For Immediate Release
Contacts: Anthony Flint, Lincoln Institute of Land Policy, Anthony.Flint@lincolninst.edu, 617-503-2116
Will Jason, Lincoln Institute of Land Policy, email@example.com, 617-503-2254
Clarisse Hart, Harvard Forest, Harvard University, firstname.lastname@example.org, 978-756-6157
CAMBRIDGE, Mass. (January 26, 2016) -- Academics for Land Protection in New England (ALPINE), a land conservation network based at the Harvard Forest, Harvard University, will present the Charles H.W. Foster Award for Exemplary Academic Leadership in Land Conservation to Middlebury College on February 22, 2016 in recognition of the college’s protection of its 2,100-acre Bread Loaf Campus in Vermont.
The new award honors Charles H.W. Foster, the distinguished conservation leader and mentor who passed away several years ago. Dr. Foster was, throughout a career of leadership in both the academic and public sectors, a remarkable catalyst of conservation initiatives, being a key player in the establishment of both the Cape Cod National Seashore and the Silvio O. Conte National Wildlife Refuge, as well as a great many other local and regional initiatives. Foster was the first Secretary of Environmental Affairs for the Commonwealth of Massachusetts, one of the first full-time Executive Directors of The Nature Conservancy, the Dean of the Yale School of Forestry and Environmental Studies, and a beloved lecturer at Harvard Kennedy School’s Environment and Natural Resources Program. He was also a close collaborator with generations of program managers at the Lincoln Institute of Land Policy focused on land conservation.
On February 22, 2016, ALPINE will convene an award ceremony at Harvard Kennedy School in Cambridge, Massachusetts to celebrate the successful initiative undertaken by Middlebury College to conserve its Bread Loaf Campus for its ecological and forestland values as well as educational and recreational uses.

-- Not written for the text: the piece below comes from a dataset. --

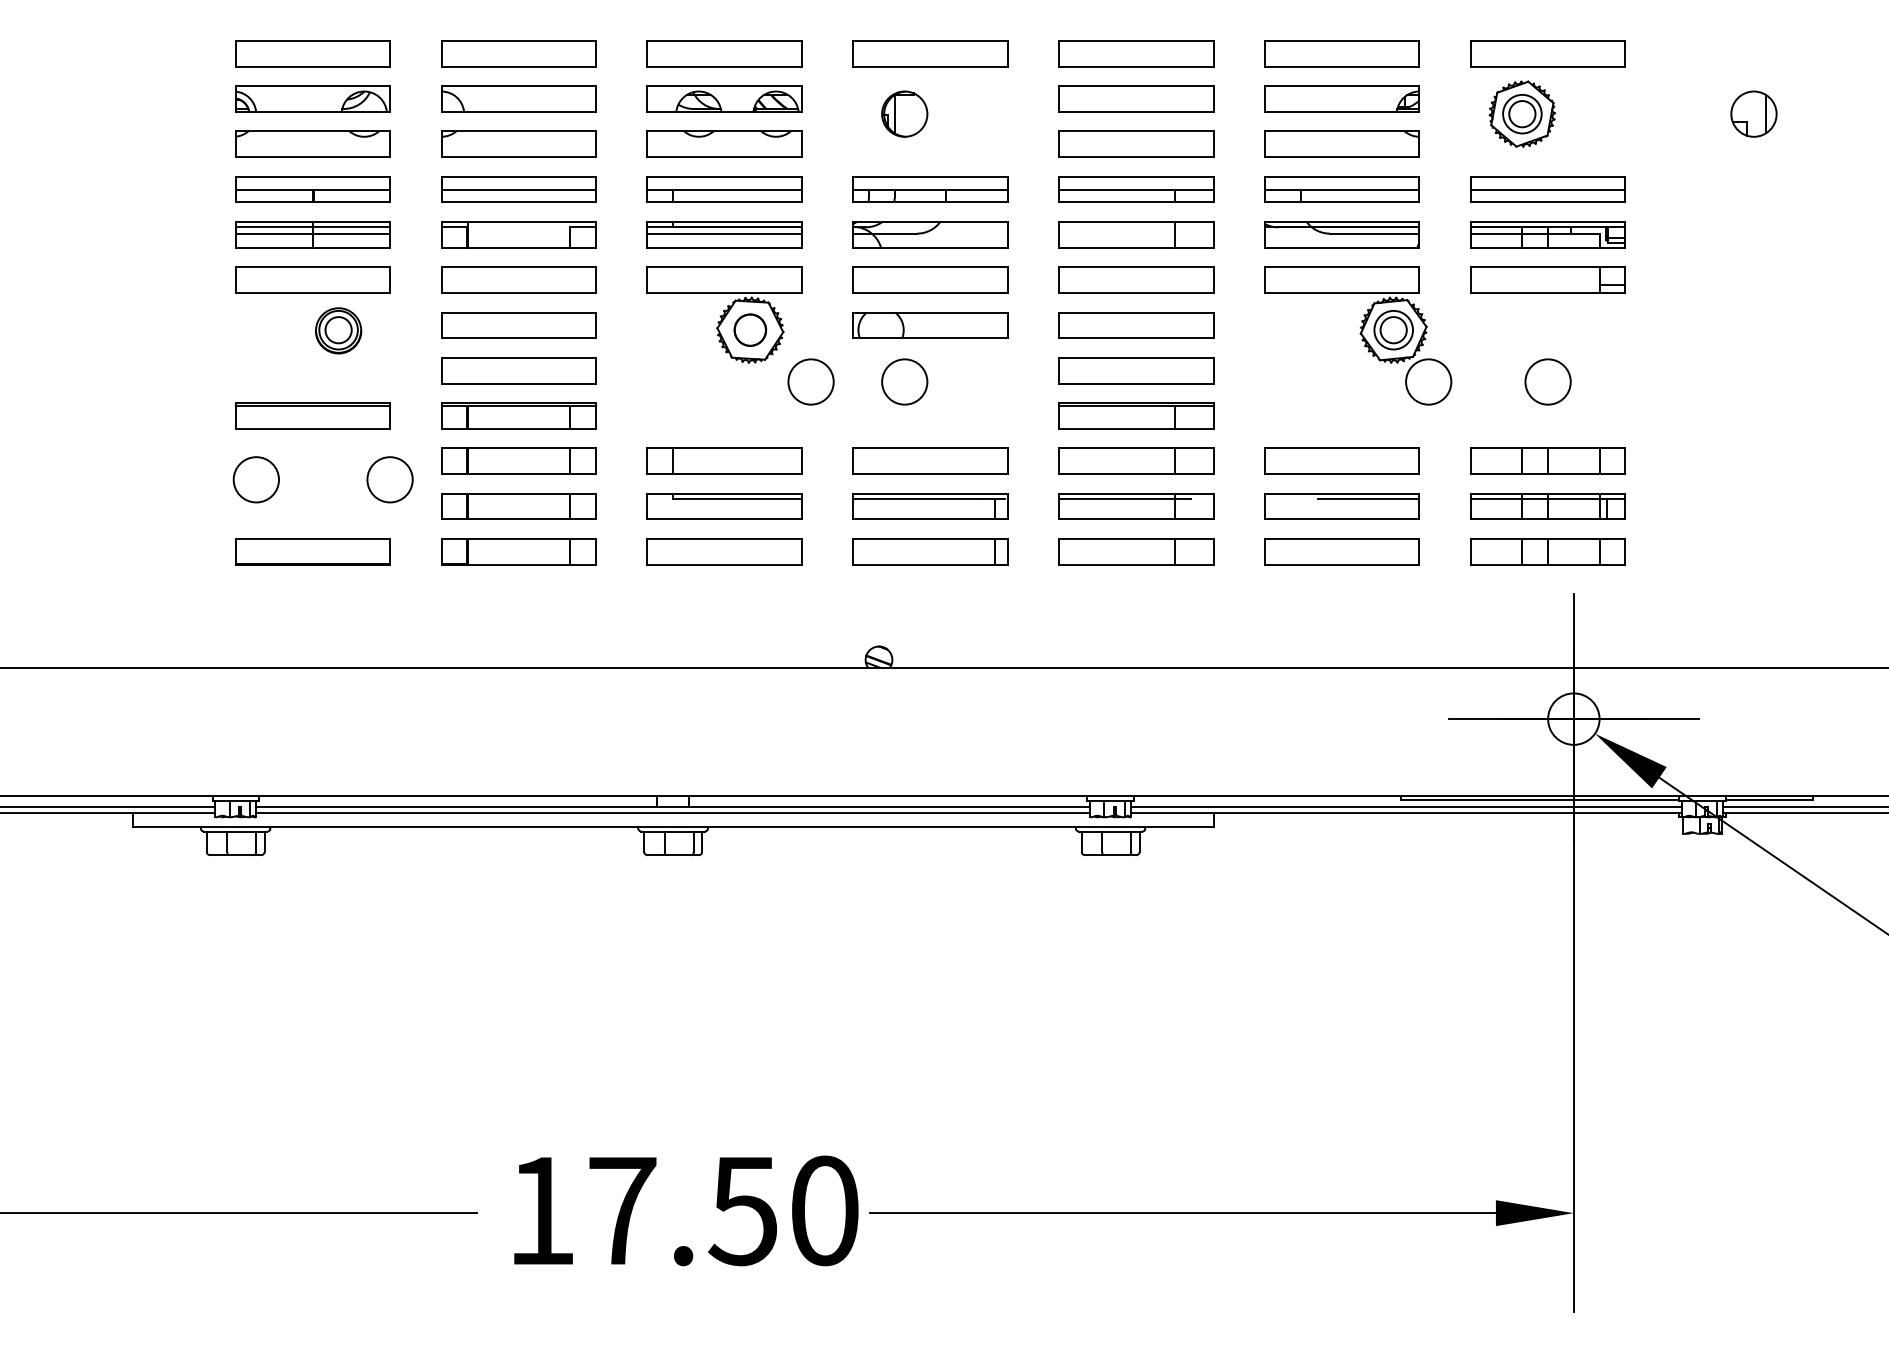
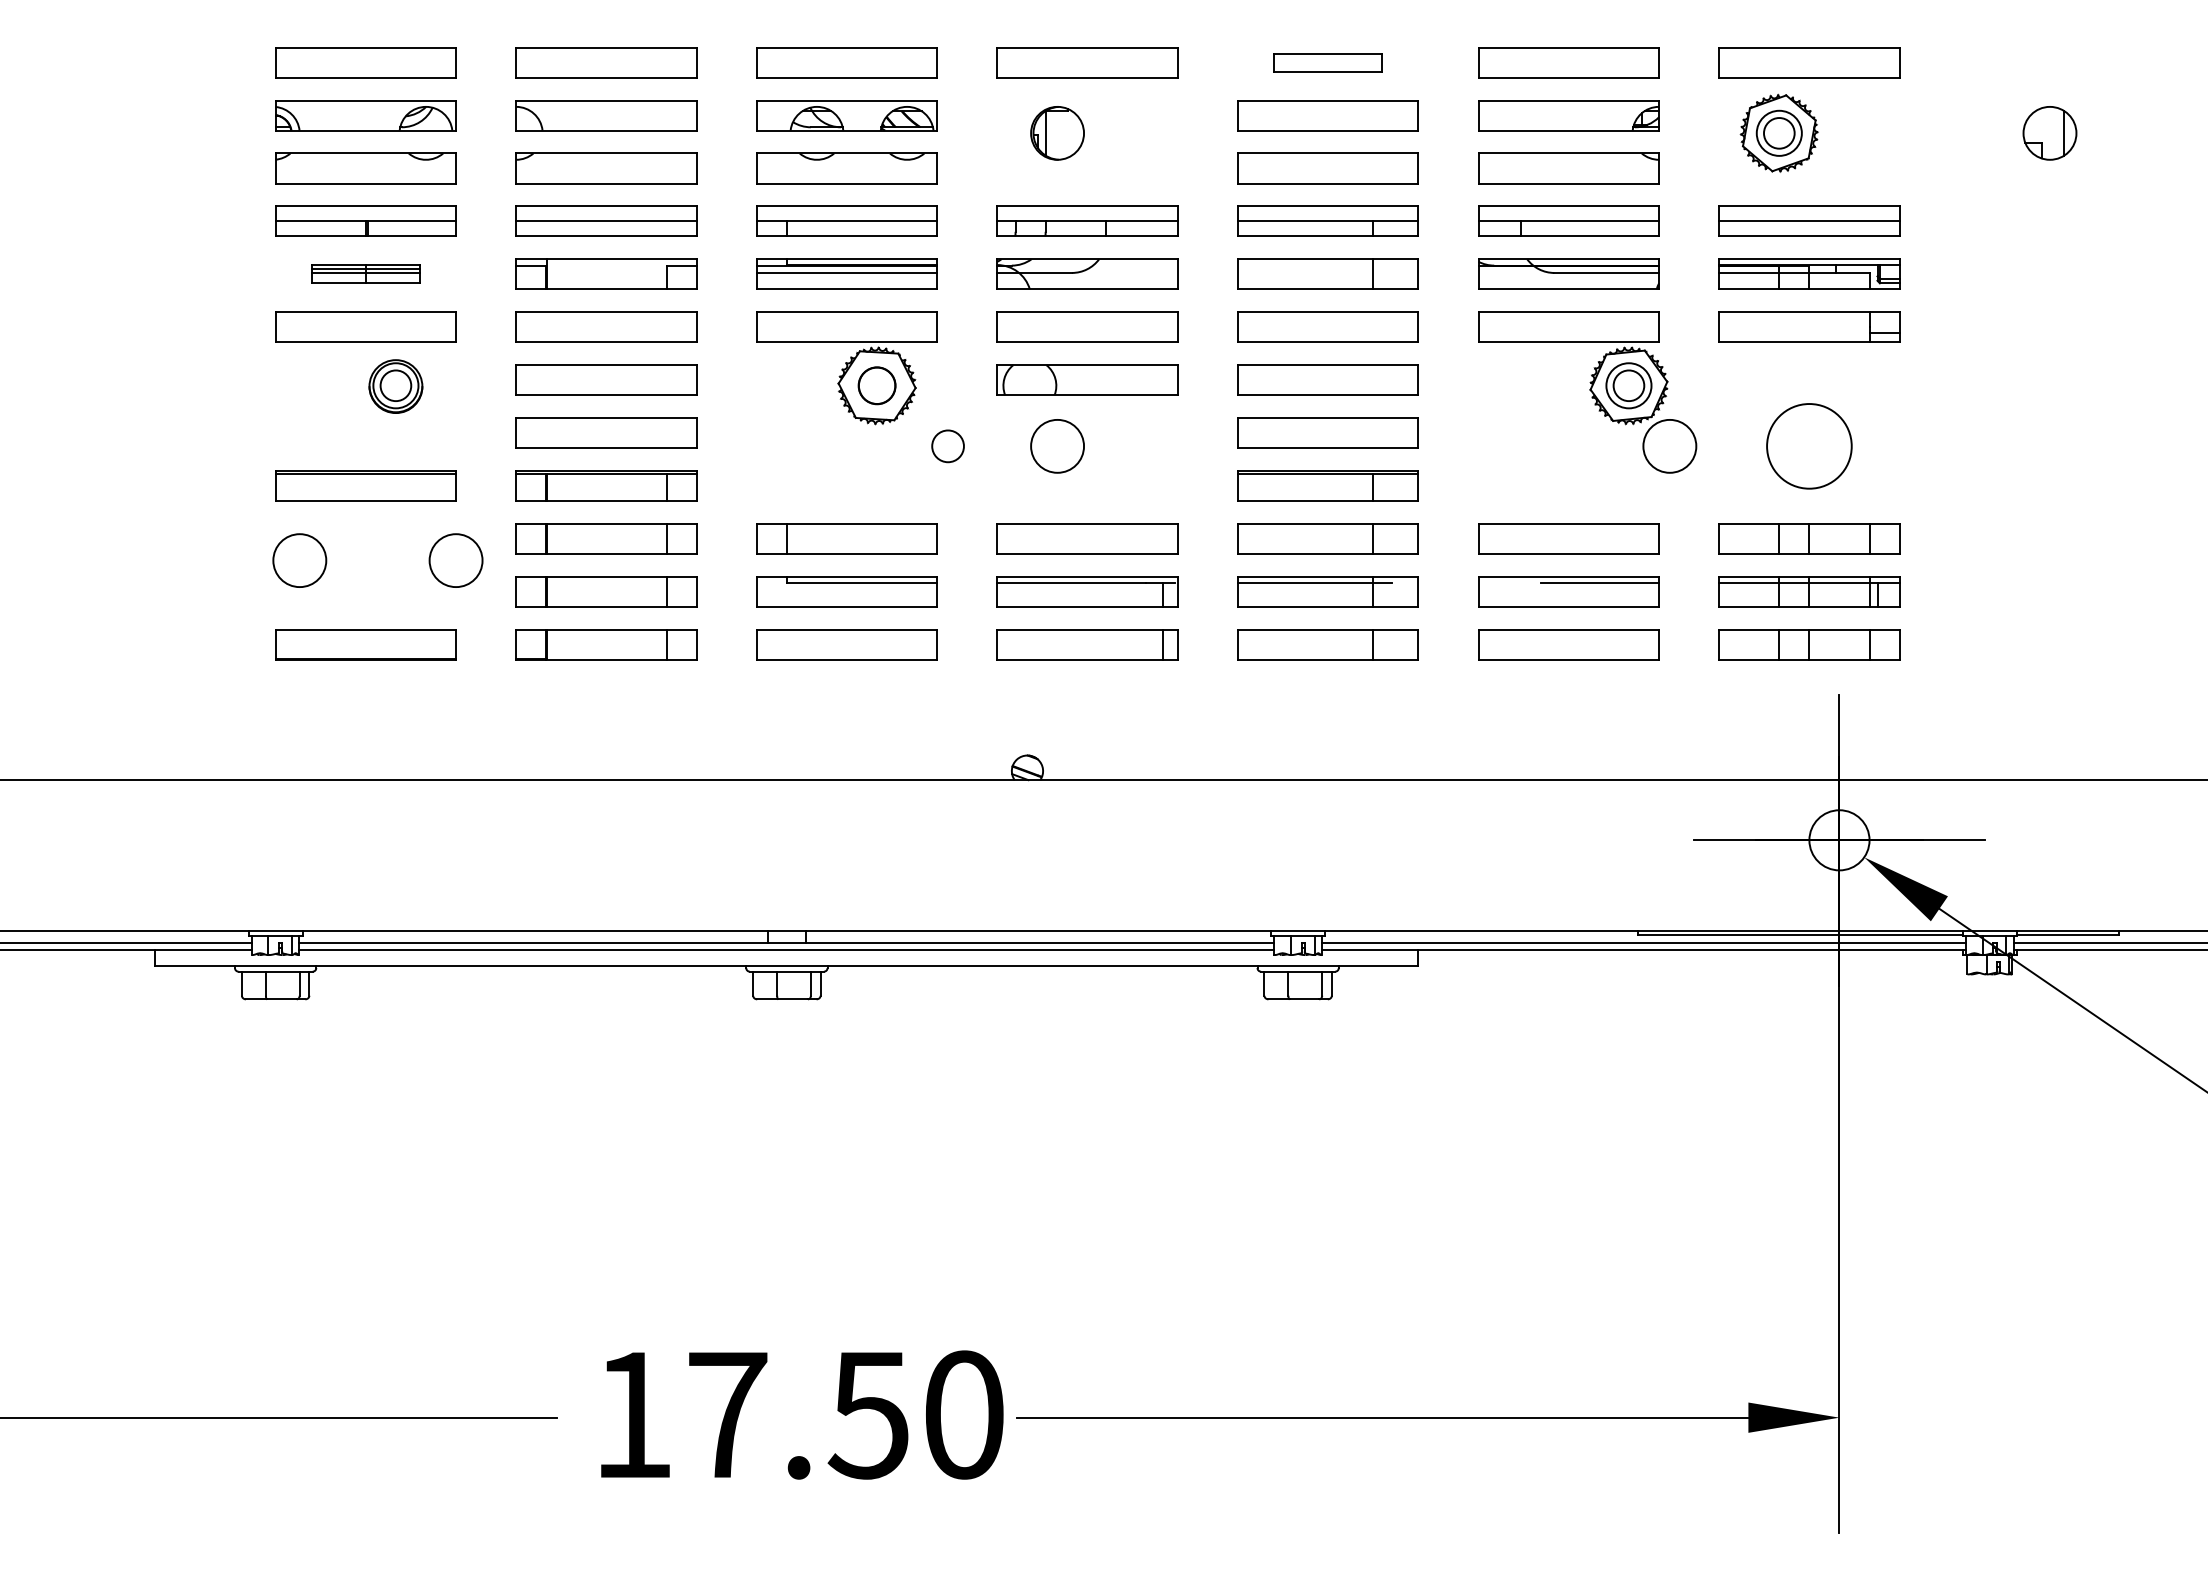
part: (1135, 53) -> (1327, 62), size x0.6
part: (312, 234) -> (365, 273), size x0.6
circle: (810, 381) -> (947, 445), size x0.6
circle: (1547, 381) -> (1808, 445), size x1.6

Middlebury's Bread Loaf initiative was financed both internally and through a generous matching gift from Middlebury alumnus Louis Bacon’sMoore Charitable Foundation (for more information, see http://www.middlebury.edu/newsroom/node/488112). Mr. Bacon has also underwritten the Louis Bacon Environmental Fellows Program, launched fall 2015 and housed at Harvard Kennedy School's Center for Public Leadership, where he is a member of the Center’s Leadership Council.
Middlebury was selected for this inaugural Charles H.W. Foster Award based on three criteria, reports David Foster (no relation), Director of the Harvard Forest and the leader of the Wildlands and Woodlands Initiative: "The outstanding effort to protect a landscape of high environmental and cultural significance; the high level of engagement of all stakeholders; and the far-reaching and lasting impact on the integrity and connectivity of conserved landscapes.”
The award event will be co-sponsored by the Harvard Forest, Harvard Kennedy School’s Environment and Natural Resources Program, Harvard Kennedy School's Center for Public Leadership and the Lincoln Institute of Land Policy. The event will feature introductory comments from David Foster (Director of the Harvard Forest), Henry Lee (Director of the Environment and Natural Resources Program at Harvard Kennedy School) and James Levitt (Director of the Program on Conservation Innovation at the Harvard Forest and Manager of Land Conservation Programs at the Lincoln Institute of Land Policy). Accepting the Award on behalf of Middlebury College will be Middlebury President Laurie Patton. Following Dr. Patton’s comments, Nan Jenks-Jay, Dean of Environmental Affairs at Middlebury, will offer a brief overview of the Bread Loaf initiative and its impact.
In the early twenty-first century, it will take initiative from all hands -- including innovators from the public, private, civic, academic sectors -- to address the immense environmental challenges we face, including climate change and landscape fragmentation. Academic institutions in New England, where much of the theory and practice of conservation and environmental protection emerged in the United States, have a great deal to offer in addressing these challenges. To tap the energy and initiative of colleges, universities and research stations across the region, the Wildlands and Woodlands Initiative, based at the Harvard Forest (a research and educational unit of Harvard University) took the lead, alongside the Highstead Foundation and the Lincoln Institute of Land Policy, in forming ALPINE. The organization’s mission is to encourage the faculty, students, administration, staff and alumni of institutions of higher education across New England to become significantly engaged in the conservation of land across the region.
This will be an invitation-only event.
The Lincoln Institute of Land Policy is the leading resource for key issues concerning the use, regulation, and taxation of land. Providing high quality education and research, the Lincoln Institute strives to improve public dialogue and decisions about land policy.